On saisit toute la portée de la scène du ballet, révélatrice du principe caché qui soutient la fable. Scène dont le choix s'éclaire encore quand on connaît l'intérêt du cinéaste pour l'art du ballet, qu'il qualifie de « métaphore de toutes les oeuvres artistiques ». Il faut souligner que cet intérêt n'est pas sans rapport avec le cinéma puisqu'il est étroitement lié à son admiration sans réserve pour le film-culte de Powell et Pressburger, Les chaussons rouges (1948), film d'un antinaturalisme déclaré et également vénéré par Scorsese et Coppola. En outre, on se souvient d’un précédent : la séquence de L'impasse (1973), dans laquelle Carlito est littéralement transporté par la vision qu’il a, depuis un toit voisin, de son amie répétant des mouvements de ballet dans une salle de danse. Cas de figure rarissime où, par l'effet de l'art sublimant la beauté, le voyeur devient voyant.
                       


                                                             Réalité du cauchemar

                       
L'enseignement ultime de cette fable est sans appel. L'ubiquité tant fantasmée par ces « commerciaux créatifs » advient finalement dans le troisième rêve de notre jeune cadre. En l'occurrence, un cauchemar comme on n'en souhaite à personne. Tout s'y conjugue pour causer sa perte. Les éléments de la réalité, mêlés cette fois avec un élément d'imagination pure (une jumelle vengeresse), y sont redistribués d'une telle façon qu'elle pourrait croire, à son réveil, que tout y est faux. Et pourtant...  A cette occasion, on se rend compte que derrière la panoplie d'objets techniques que répand la publicité marchande sur la foi d'un sort ainsi domestiqué, le tragique est toujours là. Plus encore, ces objets, loin de conjurer le destin, peuvent fort bien s'en révéler des vecteurs implacables.
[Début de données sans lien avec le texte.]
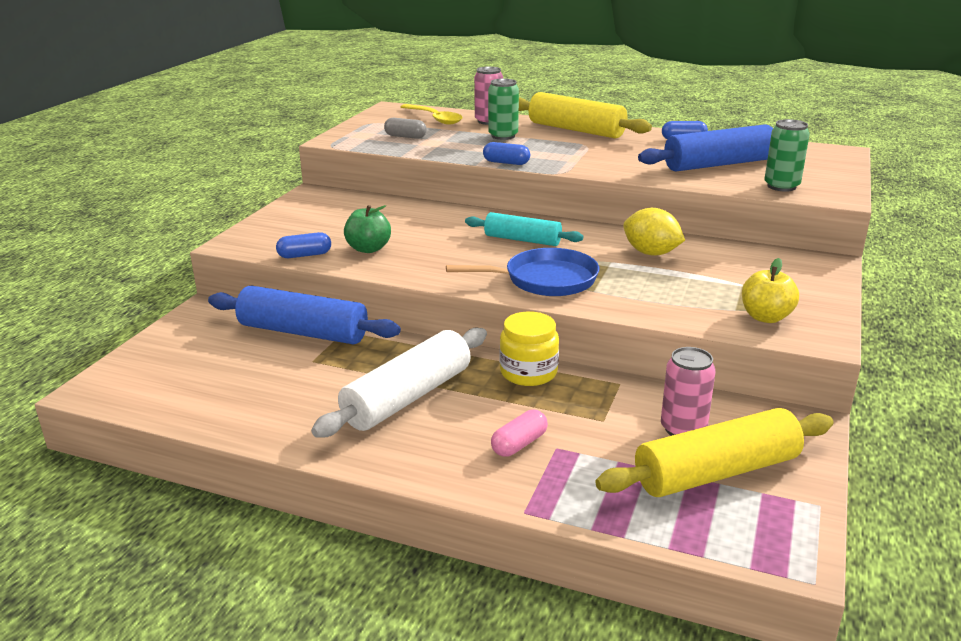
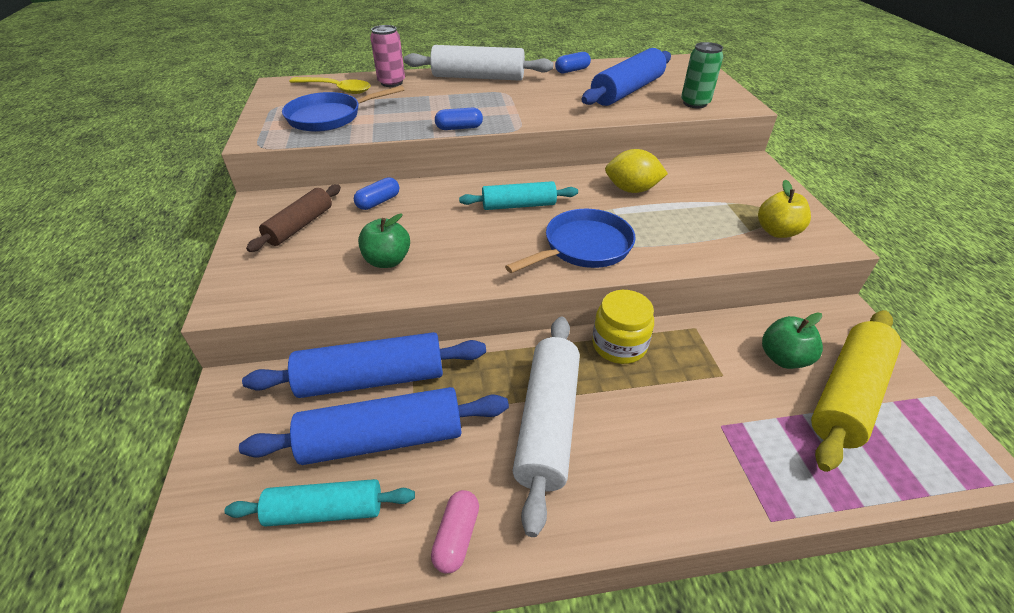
camera: 30 degrees left, 15 degrees up
(203, 388) = (325, 510): none -> turquoise rolling pin
(276, 366) = (383, 439): none -> blue rolling pin
(304, 255) = (327, 291): blue capsule -> blue capsule (378, 202)
(326, 213) = (300, 226): none -> brown rolling pin
(405, 136) = (329, 117): grey capsule -> blue pan
(503, 136) = (423, 97): green can -> none
(519, 444) = (690, 436): pink capsule -> pink capsule (456, 537)
(576, 130) = (478, 77): yellow rolling pin -> white rolling pin
(683, 429) = (783, 358): pink can -> green apple

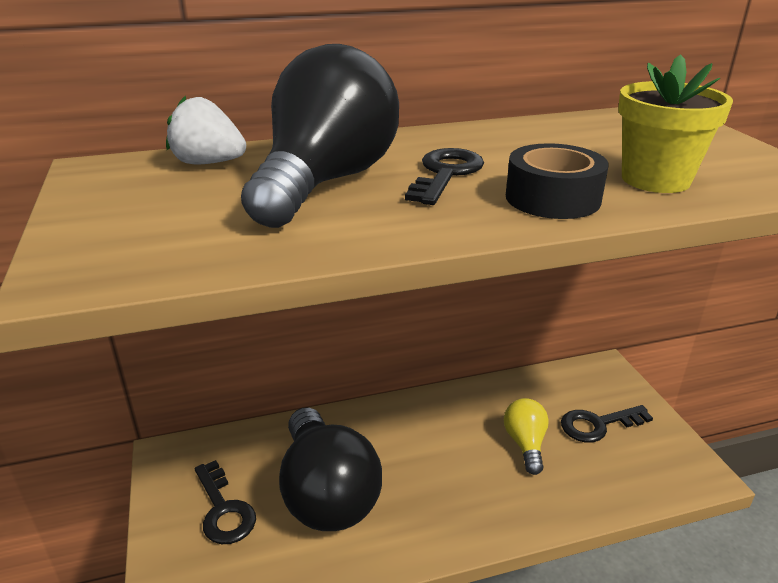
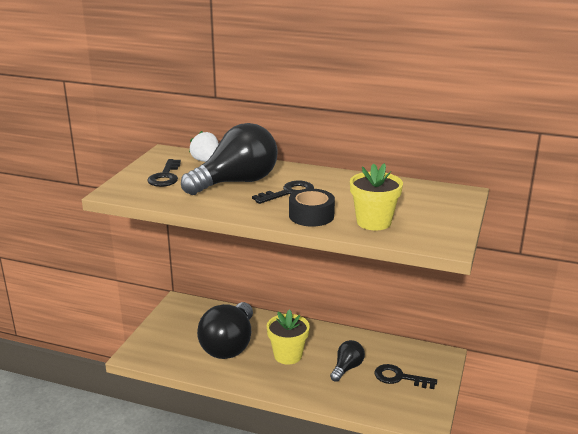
camera: 35 degrees right, 5 degrees down
(224, 510) = (182, 332): black key -> black key (165, 176)
(429, 465) = (288, 355): none -> yellow flower pot
(525, 444) = (347, 368): yellow light bulb -> black light bulb

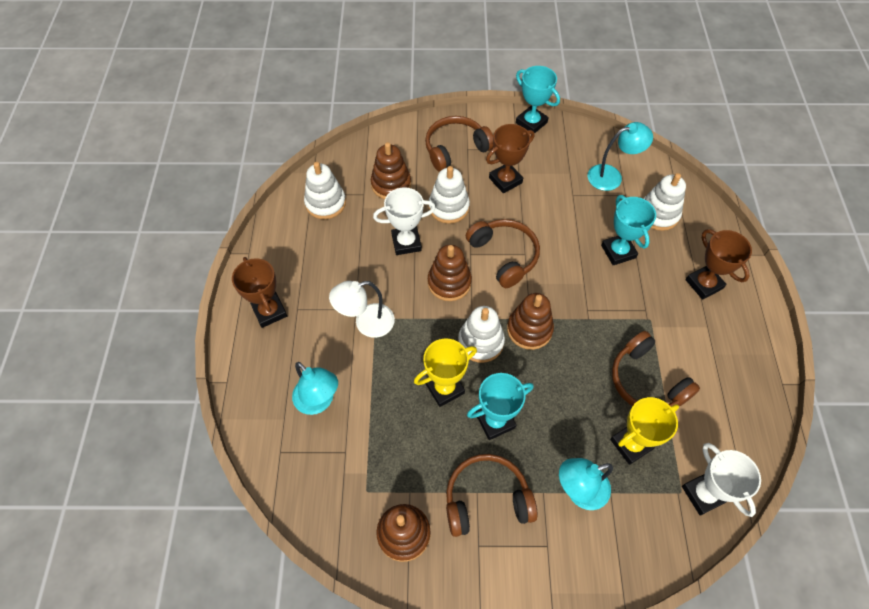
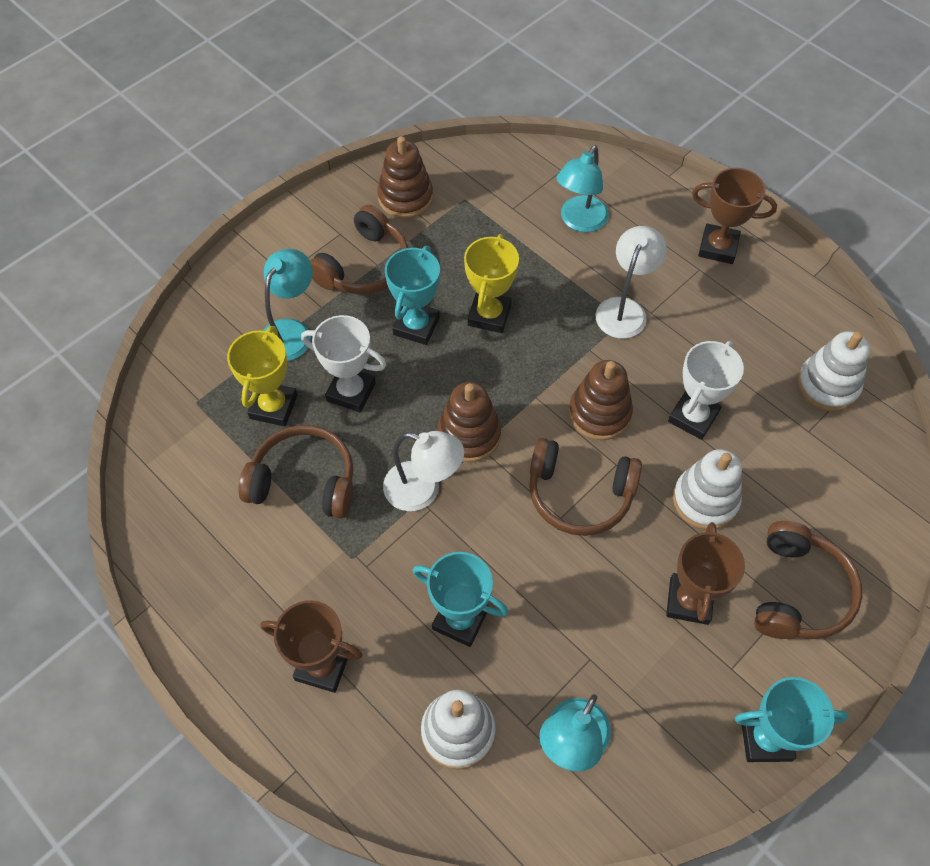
camera: 135 degrees right, 0 degrees up
(319, 401) = (579, 221): turquoise lamp -> turquoise lamp turned 60 degrees counterclockwise
(391, 184) = (799, 470): brown stacking toy -> none
(480, 342) = (502, 382): white stacking toy -> none
(582, 322) = (423, 490): none -> white lamp
(703, 494) = (173, 417): white trophy -> white trophy (351, 392)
De fait, dans ce dernier rêve d'Isabelle, dépourvu de paroles, l'inévitable téléphone portable, comme détenant une capacité maléfique, se met à sonner sans que l'on sache pourquoi et déclenche ainsi tout seul le dernier acte de la tragédie. Au coeur de la nuit, sa sonnerie impersonnelle et obsédante retentit alors comme la voix du malheur.
                        Selon son habitude, Brian de Palma ne recourt au dionysiaque que pour servir une forme et un propos foncièrement apolliniens. Le simple « entertainment » n'est pas son fait, comme le clamait Phantom of the Paradise, dès 1974. Cette part de dionysiaque, il ne faut pas s'y tromper, il l'inscrit sciemment dans une tradition qui, loin de flatter les penchants au dérèglement des actes et des perceptions, au contraire les fustige. Relevant de la catharsis, l'esthétique du cinéaste puise en effet une part de son inspiration dans l'ancien Parnasse européen. De nombreuses allusions, dans l'ensemble de son oeuvre, en témoignent. Aussi, à la manière des auteurs italiens de la Renaissance, place-t-il au-dessus du bon goût, trop facilement conciliant, le « grand goût », selon l'expression consacrée, c'est-à-dire le sublime d'une vision intérieure intemporelle et sans concession pour les tares de notre époque.